The city is still quite Catholic—the many cathedrals are filled for masses, as well as busy with tourists—and in close touch with its remarkable history. But old and new blend in the everyday lives of Austrians. They use the efficient bus and train networks or ride bicycles on the network of paths that runs throughout the city, and we did the same.
My work at the university was both familiar and sometimes surprising. In my literature courses, I found students eager to encounter American poets and novelists (Allen Ginsberg's Howl was a class favorite in my poetry seminar, and so was African-American poet Lucille Clifton). They quickly found connections between our texts and their own experiences. When my small Midwestern Writing class read part of Sinclair Lewis' Main Street, the animated discussion of smalltown life in Austria and America went on long after class was supposed to be over.

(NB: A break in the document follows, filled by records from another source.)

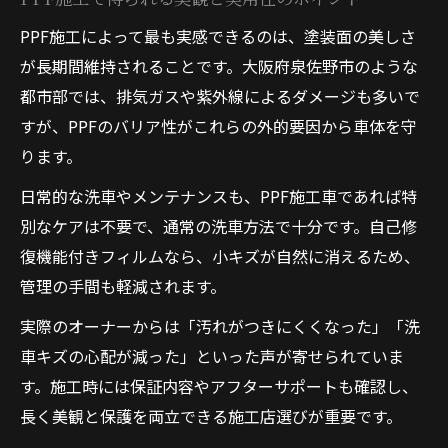
PPF施工によって最も実感できるのは、塗装面の美しさ
が長期間維持されることです。大阪府泉佐野市のような
都市部では、排気ガスや紫外線によるダメージも多いで
すが、PPFのバリア性がこれらの外的要因から車体を守
ります。
日常的な洗車やメンテナンスも、PPF施工車であれば特
別なケアは不要で、通常の洗車方法で十分です。自己修
復機能付きフィルムなら、小キズが自然に消えるため、
管理の手間も軽減されます。
実際のオーナーからは「汚れがつきにくくなった」「洗
車キズの心配が減った」といった声が寄せられていま
す。施工時には保証内容やアフターサポートも確認し、
長く美観と保護を両立できる施工店選びが重要です。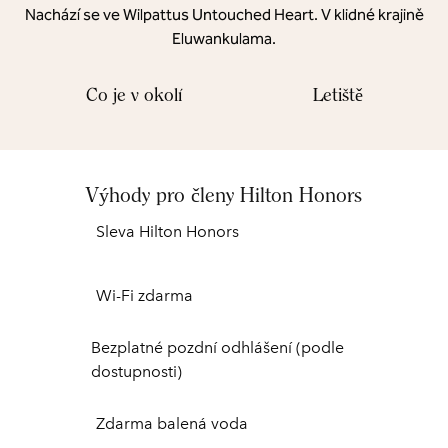
Nachází se ve Wilpattus Untouched Heart. V klidné krajině
Eluwankulama.
Co je v okolí
Letiště
Výhody pro členy Hilton Honors
Sleva Hilton Honors
Wi-Fi zdarma
Bezplatné pozdní odhlášení (podle
dostupnosti)
Zdarma balená voda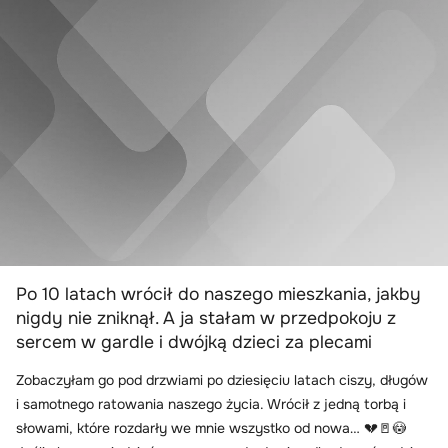
Po 10 latach wrócił do naszego mieszkania, jakby
nigdy nie zniknął. A ja stałam w przedpokoju z
sercem w gardle i dwójką dzieci za plecami
Zobaczyłam go pod drzwiami po dziesięciu latach ciszy, długów
i samotnego ratowania naszego życia. Wrócił z jedną torbą i
słowami, które rozdarły we mnie wszystko od nowa… 💔🚪😳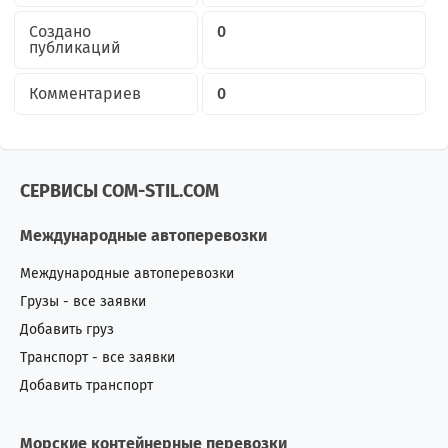
Создано
0
публикаций
Комментариев
0
СЕРВИСЫ COM-STIL.COM
Международные автоперевозки
Международные автоперевозки
Грузы - все заявки
Добавить груз
Транспорт - все заявки
Добавить транспорт
Морские контейнерные перевозки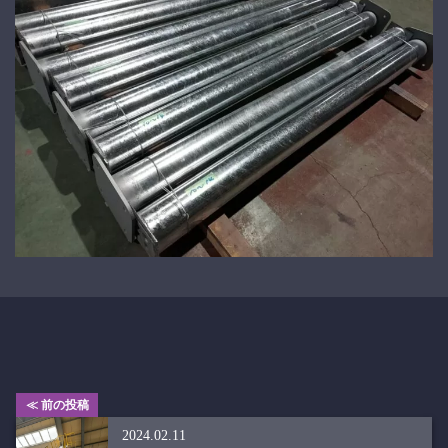
≪ 前の投稿
2024.02.11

More than half of my large North American Civilization class had visited the U.S., and they were closely following the Democratic primary battles. Most were troubled by recent American foreign policy, but enthused about American movies and popular culture. Often they knew little of American history beyond the sense that slavery and the treatment of Native Americans were very bad things, but most were eager to learn, especially from a "real" American like me who was not always quick to defend every aspect of American life.
Students at the university appreciate the low tuition—less than 400 euros per semester (roughly $600)—and the generally high quality of instruction. They complain, though, about the difficulty of scheduling classes and getting advice on their programs of study. I often thought of the extensive Bluffton system of academic, social and religious support for students as I tried to counsel perplexed young people about their courses of study.
We returned from Salzburg with a lifetime of memories. Biking along the Salzach River with the mountains on all sides; walking the streets of Franz Kafka's Prague (where we slept within a block of his old school); waking in Venice to watch two men lounging and talking in their doorways, just across a little canal from our room; crossing the Chain Bridge across the Danube on foot from Pest to Buda and back again; wandering through the vast, lush gardens of the
Schönbrunn Palace in Vienna one day and the equally vast ruins of the Auschwitz/Birkenau death camp two days later . . . there is no way to express quickly or simply what such experience means. Getting to know students, colleagues and others in Salzburg was equally important to us. I wish I had space to say more about the wonderful couple, Willi and Dietlinde, who were our landlords, neighbors and selfappointed guides to Austrian life.
We learned a good deal, in Salzburg and elsewhere, about how a civilized society might function. After all the disruptions and horrors of the 20th century, Austria and its neighbors seem to have found ways of providing meaningful work and a livable social structure for great numbers of their people. Especially in the former Soviet satellites, this process is far from complete, but people everywhere we went seemed optimistic and energized by their local prospects—even as they worried about larger, global issues of militarism and climate change.
I am extremely grateful to Bluffton for the sabbatical release and for years of experience that made my application possible, and to the Austrian-American Fulbright Commission for providing excellent financial and intangible support during our time in Austria.